Maggie has taken an unpaid leave of absence through no fault of her own.  She has left a job she felt competent at and felt good about to assume a job at which she feels incompetent.  Society has announced, through its pay actions, that her job in the bank is worthwhile and worthy of compensation but her job in the home is worthless and unworthy of pay.  This is precisely the wrong message for us to send.

In enacting the CARES Act, Congress has instituted some convoluted mechanism to attempt to keep workers on their payrolls.  The PPP loan program has been a mess and, notwithstanding the program, 22 million Americans are newly unemployed.  A far better approach would be to pay directly those forced out of work who are now performing the critical societal function of teaching our children.

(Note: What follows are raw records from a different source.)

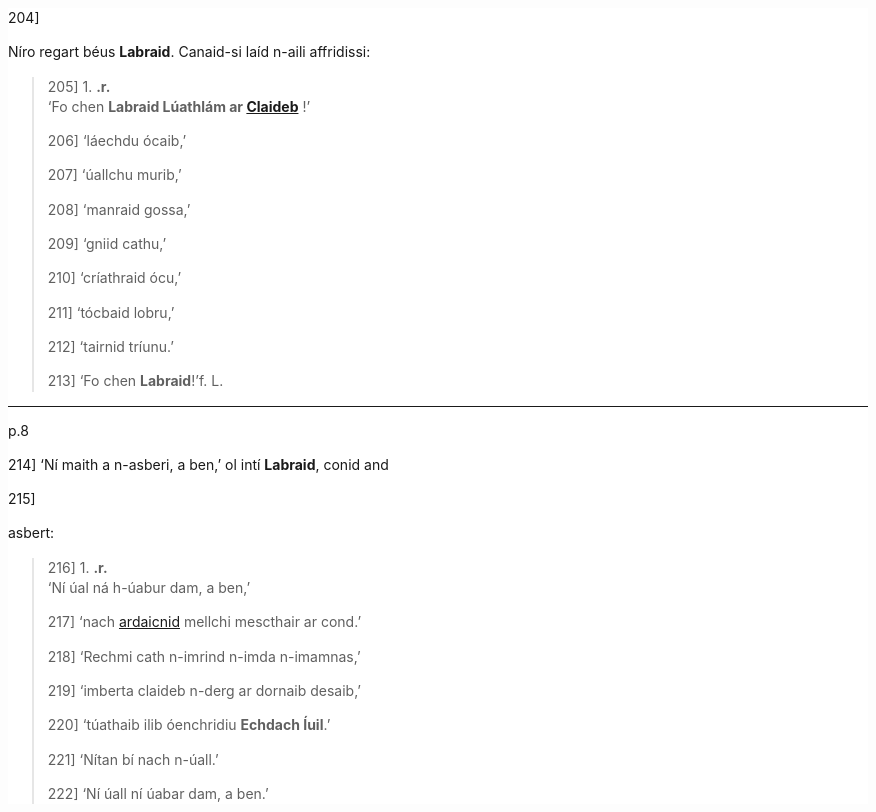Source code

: 
  
204] 

Níro regart béus **Labraid**. Canaid-si laíd n-aili affridissi:




> 
>   
> 205] 1. **.r.**  
> ‘Fo chen **Labraid Lúathlám ar [Claideb](app015.html)** !’
>   
> 206] ‘láechdu ócaib,’
>   
> 207] ‘úallchu murib,’
>   
> 208] ‘manraid gossa,’
>   
> 209] ‘gniid cathu,’
>   
> 210] ‘críathraid ócu,’
>   
> 211] ‘tócbaid lobru,’
>   
> 212] ‘tairnid tríunu.’
>   
> 213] ‘Fo chen **Labraid**!’f. L.
> 






---

p.8




  
214] ‘Ní maith a n-asberi, a ben,’ ol intí **Labraid**, conid and
  
215] 

asbert:




> 
>   
> 216] 1. **.r.**  
> ‘Ní úal ná h-úabur dam, a ben,’
>   
> 217] ‘nach [ardaicnid](app016.html) mellchi mescthair ar cond.’
>   
> 218] ‘Rechmi cath n-imrind n-imda n-imamnas,’
>   
> 219] ‘imberta claideb n-derg ar dornaib desaib,’
>   
> 220] ‘túathaib ilib óenchridiu **Echdach Íuil**.’
>   
> 221] ‘Nítan bí nach n-úall.’
>   
> 222] ‘Ní úall ní úabar dam, a ben.’
> 
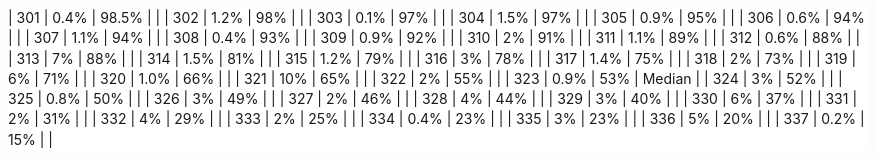 | 301 | 0.4% | 98.5% |  |
| 302 | 1.2% | 98% |  |
| 303 | 0.1% | 97% |  |
| 304 | 1.5% | 97% |  |
| 305 | 0.9% | 95% |  |
| 306 | 0.6% | 94% |  |
| 307 | 1.1% | 94% |  |
| 308 | 0.4% | 93% |  |
| 309 | 0.9% | 92% |  |
| 310 | 2% | 91% |  |
| 311 | 1.1% | 89% |  |
| 312 | 0.6% | 88% |  |
| 313 | 7% | 88% |  |
| 314 | 1.5% | 81% |  |
| 315 | 1.2% | 79% |  |
| 316 | 3% | 78% |  |
| 317 | 1.4% | 75% |  |
| 318 | 2% | 73% |  |
| 319 | 6% | 71% |  |
| 320 | 1.0% | 66% |  |
| 321 | 10% | 65% |  |
| 322 | 2% | 55% |  |
| 323 | 0.9% | 53% | Median |
| 324 | 3% | 52% |  |
| 325 | 0.8% | 50% |  |
| 326 | 3% | 49% |  |
| 327 | 2% | 46% |  |
| 328 | 4% | 44% |  |
| 329 | 3% | 40% |  |
| 330 | 6% | 37% |  |
| 331 | 2% | 31% |  |
| 332 | 4% | 29% |  |
| 333 | 2% | 25% |  |
| 334 | 0.4% | 23% |  |
| 335 | 3% | 23% |  |
| 336 | 5% | 20% |  |
| 337 | 0.2% | 15% |  |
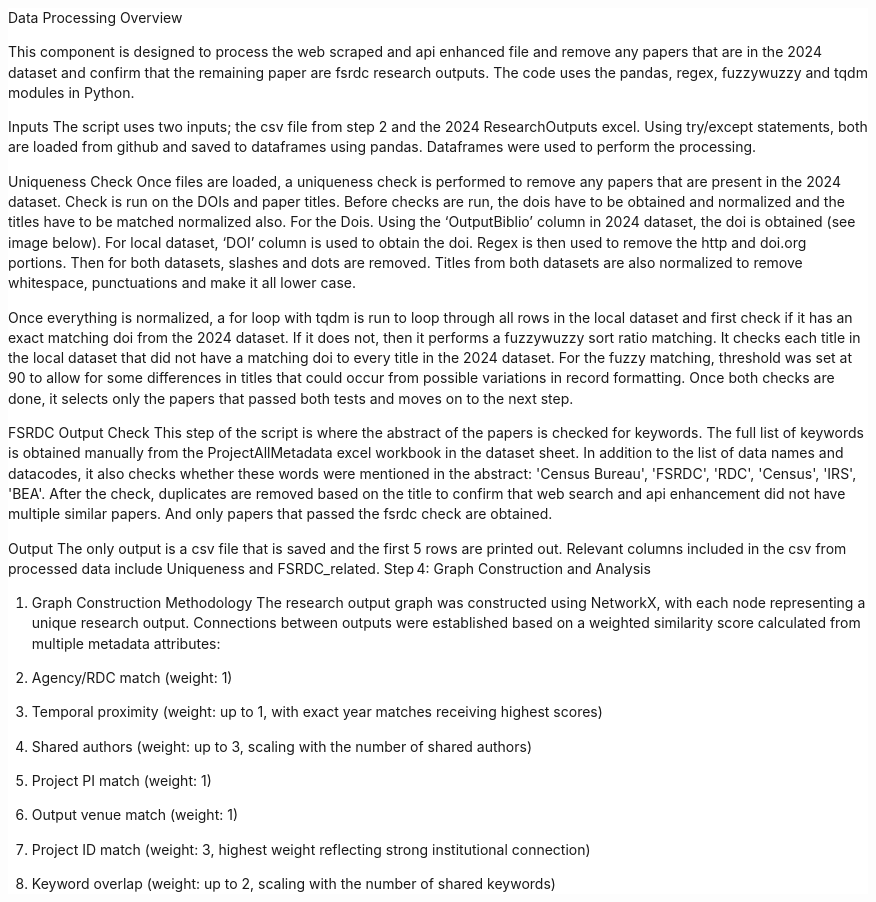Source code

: Data Processing Overview

This component is designed to process the web scraped and api enhanced file and remove any papers that are in the 2024 dataset and confirm that the remaining paper are fsrdc research outputs. The code uses the pandas, regex, fuzzywuzzy and tqdm modules in Python.

Inputs
The script uses two inputs; the csv file from step 2 and the 2024 ResearchOutputs excel. Using try/except statements, both are loaded from github and saved to dataframes using pandas. Dataframes were used to perform the processing.

Uniqueness Check
Once files are loaded,  a uniqueness check is performed to remove any papers that are present in the 2024 dataset. Check is run on the DOIs and paper titles. Before checks are run, the dois have to be obtained and normalized and the titles have to be matched normalized also. 
For the Dois. Using the ‘OutputBiblio’ column in 2024 dataset, the doi is obtained (see image below). For local dataset, ‘DOI’ column is used to obtain the doi. Regex is then used to remove the http and doi.org portions. Then for both datasets, slashes and dots are removed. Titles from both datasets are also normalized to remove whitespace, punctuations and make it all lower case.



Once everything is normalized, a for loop with tqdm is run to loop through all rows in the local dataset and first check if it has an exact matching doi from the 2024 dataset. If it does not, then it performs a fuzzywuzzy sort ratio matching. It checks each title in the local dataset that did not have a matching doi to every title in the 2024 dataset. For the fuzzy matching, threshold was set at 90 to allow for some differences in titles that could occur from possible variations in record formatting. Once both checks are done, it selects only the papers that passed both tests and moves on to the next step.

FSRDC Output Check
This step of the script is where the abstract of the papers is checked for keywords. The full list of keywords is obtained manually from the ProjectAllMetadata excel workbook in the dataset sheet. In addition to the list of data names and datacodes, it also checks whether these words were mentioned in the abstract: 'Census Bureau', 'FSRDC', 'RDC', 'Census', 'IRS', 'BEA'. After the check, duplicates are removed based on the title to confirm that web search and api enhancement did not have multiple similar papers. And only papers that passed the fsrdc check are obtained.

Output
The only output is a csv file that is saved and the first 5 rows are printed out. Relevant columns included in the csv from processed data include Uniqueness and FSRDC_related.
Step 4: Graph Construction and Analysis
1. Graph Construction Methodology
The research output graph was constructed using NetworkX, with each node representing a unique research output. 
Connections between outputs were established based on a weighted similarity score calculated from multiple metadata attributes:

1. Agency/RDC match (weight: 1)
2. Temporal proximity (weight: up to 1, with exact year matches receiving highest scores)
3. Shared authors (weight: up to 3, scaling with the number of shared authors)
4. Project PI match (weight: 1)
5. Output venue match (weight: 1)
6. Project ID match (weight: 3, highest weight reflecting strong institutional connection)
7. Keyword overlap (weight: up to 2, scaling with the number of shared keywords)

So, my proposal is simple.  The government should pay a daily stipend of, say, $150, to all parents who have lost the income from their prior jobs and who are providing education to children at home.  The stipend could be reduced for those who have lost part, but not all, of their income due to the closure.

This is not an effort to replace lost income or substitute for unemployment insurance or any other government program.  Rather, this is an effort to recognize, honor, and compensate, to a very limited extent, the critical work being done by Maggie and all the other Maggie’s in the country.

Andrew Feinstein is a special education attorney in Mystic.